[Text block]

────

= ʼPhags-pa inspiration for Hangul hypothesis =

Hypothesis on the Korean alphabet

The Korean alphabet is known as Hangul internationally, Hangeul in South Korea, and Choson'gŭl in North Korea. There are a number of uncertainties about the origin of Hangul, especially how the shapes of its letters were conceived. Some scholars have argued that the ʼPhags-pa script of the Mongol Empire served as a minor inspiration for the shapes of several consonant letters of Hangul.

Several Korean scholars hypothesized that the ʼPhags-pa script inspired aspects of Hangul in the centuries after Hangul's 1446 promulgation. In 1957, Canadian linguist E. R. Hope became the first to explore possible graphic correspondences between the letters of ʼPhags-pa script and Hangul. American Koreanist and linguist Gari Ledyard submitted a Ph.D. thesis in 1966 (revised in 1998, additional explanatory paper published in 1997) in which he evaluated and expanded upon Hope's analysis.

Hope tries to derive the shapes of 10 Hangul letters from ʼPhags-pa letters. Ledyard argues some of these derivations are contrived; he instead tries to derive only 5 or 6 basic Hangul letters, some in a different manner to Hope. From there, he derives most of the other consonants by following a modified version of a stroke addition rule that allows for subtraction of strokes. That stroke addition rule was introduced in the text Hunminjeongeum Haerye, which introduced Hangul.

────

[Data extract]
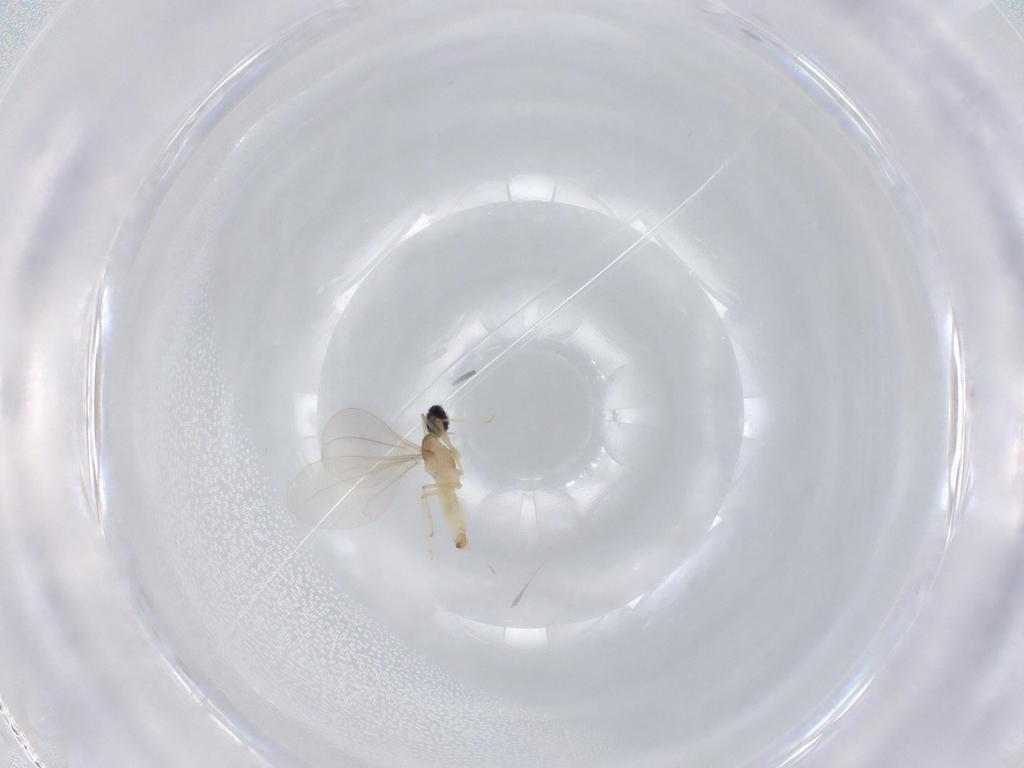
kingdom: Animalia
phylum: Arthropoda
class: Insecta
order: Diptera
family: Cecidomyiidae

────

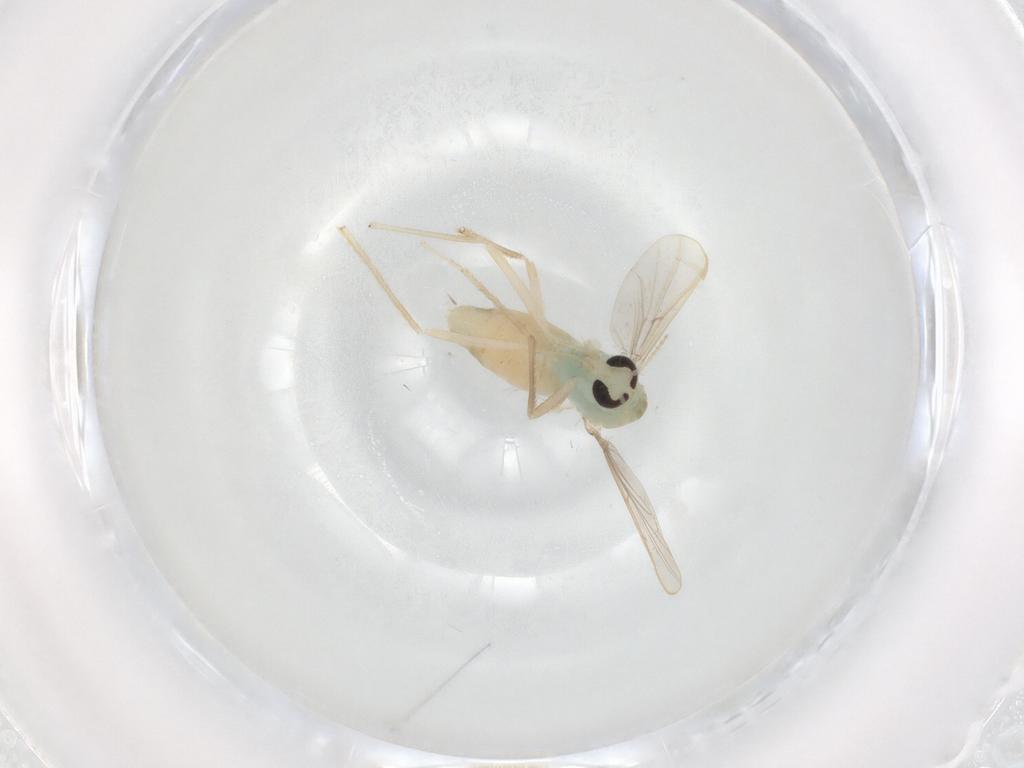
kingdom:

────

[Work instructions]
1. Transcribe the Hangul origins passage verbatim, starting with "The Korean alphabet is" and going on through "letters of Hangul.".
2. Continue the passage on ʼPhags-pa and Hangul from its final sentence.
The listing has no connection to the passage on Hangul's origins.

[Outputs by task]
1.
The Korean alphabet is known as Hangul internationally, Hangeul in South Korea, and Choson'gŭl in North Korea. There are a number of uncertainties about the origin of Hangul, especially how the shapes of its letters were conceived. Some scholars have argued that the ʼPhags-pa script of the Mongol Empire served as a minor inspiration for the shapes of several consonant letters of Hangul.

2.
These hypotheses are less popular than the hypothesis that Hangul was largely an original invention. They have received a range of reactions from scholars. Some have expressed support for parts of or the entire hypotheses, some argue such hypotheses cannot be ruled out, and some argue they are implausible.

== Background ==
=== Origin of Hangul ===

Hangul was first revealed around late 1443 to early 1444 and officially published in 1446 via the text Hunminjeongeum and its companion commentary Hunminjeongeum Haerye.

The Haerye provides a number of explanations for the shapes of the letters. It classifies consonant sounds based on the Chinese linguistic system fanqie. The version of that system at the time prescribed 36 classes of sounds.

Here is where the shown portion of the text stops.